Bayer to acquire Merck’s consumer health brands for $14.2 billion

Linda A. Johnson Associated Press

TRENTON, N.J. – Germany’s Bayer plans to buy U.S.-based Merck & Co.’s consumer health business, creating a combined medicine cabinet of household names from Bayer’s aspirin to Merck’s Claritin allergy pills.

The $14.2 billion deal announced Tuesday would vault Bayer AG atop the nonprescription medicine business across North and Latin America. It would make Bayer No. 1 worldwide in skin and gastrointestinal products, a strong No. 2 in the huge cold and allergy category and No. 3 in pain relievers.

“We are combining two highly complementary businesses with virtually no overlap that will improve our product position over multiple categories,” Marijn Dekkers, Bayer’s CEO, said on a conference call with journalists.

Merck, widely considered the most research-driven U.S. pharmaceutical company, would divest a slow-growing business it inherited in 2009 when it bought Schering-Plough Corp. to get its experimental prescription medicines.

Bayer, which invented aspirin more than a century ago, already has a major over-the-counter division whose brands include Aleve pain reliever, Alka-Seltzer and One-A-Day vitamins. It would add Merck’s Claritin, the Coppertone sun-care line, Dr. Scholl’s foot-care products and MiraLAX laxative.

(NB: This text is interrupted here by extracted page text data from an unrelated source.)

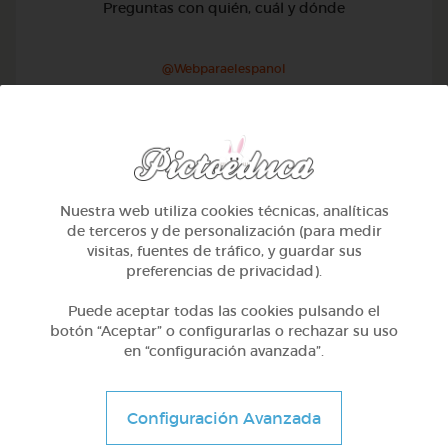
Preguntas con quién, cuál y dónde
@Webparaelespanol
Nuestra web utiliza cookies técnicas, analíticas
de terceros y de personalización (para medir
visitas, fuentes de tráfico, y guardar sus
preferencias de privacidad).
Puede aceptar todas las cookies pulsando el
botón “Aceptar” o configurarlas o rechazar su uso
en “configuración avanzada”.
1º Primaria (6-7 años)
Configuración Avanzada
Preguntas con qué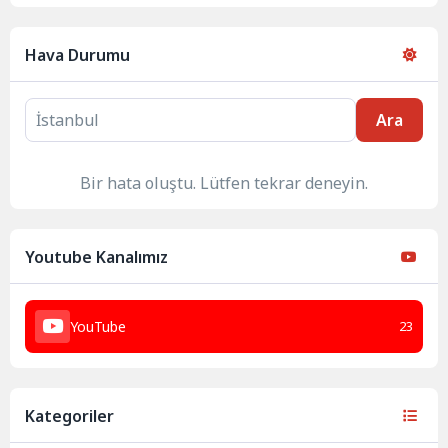
Hava Durumu
Ara
Bir hata oluştu. Lütfen tekrar deneyin.
Youtube Kanalımız
YouTube
23
Kategoriler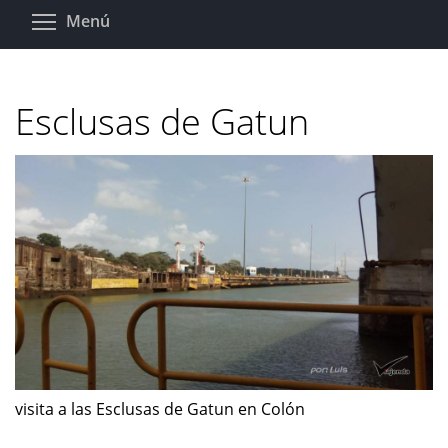
Pasar
Toggle menu visibility
Menú
al
contenido
principal
Esclusas de Gatun
visita a las Esclusas de Gatun en Colón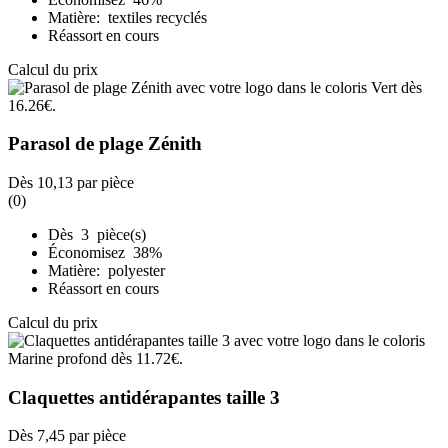
Matière: textiles recyclés
Réassort en cours
Calcul du prix
Parasol de plage Zénith
Dès
10,13
par pièce
(0)
Dès 3 pièce(s)
Économisez 38%
Matière: polyester
Réassort en cours
Calcul du prix
Claquettes antidérapantes taille 3
Dès
7,45
par pièce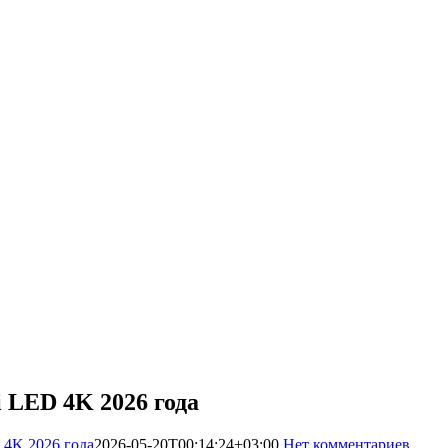
 LED 4K 2026 года
 4K 2026 года
2026-05-20T00:14:24+03:00
Нет комментариев
453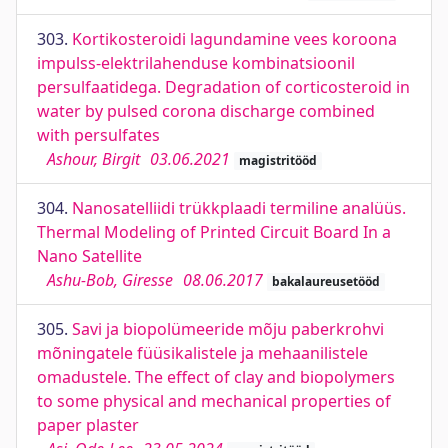
303.
Kortikosteroidi lagundamine vees koroona
impulss-elektrilahenduse kombinatsioonil
persulfaatidega. Degradation of corticosteroid in
water by pulsed corona discharge combined
with persulfates
Ashour, Birgit
03.06.2021
magistritööd
304.
Nanosatelliidi trükkplaadi termiline analüüs.
Thermal Modeling of Printed Circuit Board In a
Nano Satellite
Ashu-Bob, Giresse
08.06.2017
bakalaureusetööd
305.
Savi ja biopolümeeride mõju paberkrohvi
mõningatele füüsikalistele ja mehaanilistele
omadustele. The effect of clay and biopolymers
to some physical and mechanical properties of
paper plaster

The transaction is part of a recent surge in pharmaceutical industry deals. Some drugmakers are selling or swapping business segments to focus on areas where they have the most expertise, marketing prowess and prospects for growth, as Merck is doing. Others, like Bayer, are making acquisitions to beef up their portfolios of products or experimental drugs to boost future sales.

Merck CEO Kenneth Frazier said in January that he was evaluating options for Merck’s consumer and animal health businesses, both units without enough scale to grow quickly. On Tuesday, Merck said it would use the sale proceeds to invest in business areas with the highest growth potential and beef up its drug pipeline with “external assets.”

The transaction, expected to close in the second half of 2014, requires regulatory approval. Bayer will borrow money to pay for the deal, which will bring it significant tax savings and about $200 million in savings on marketing and production costs by 2017.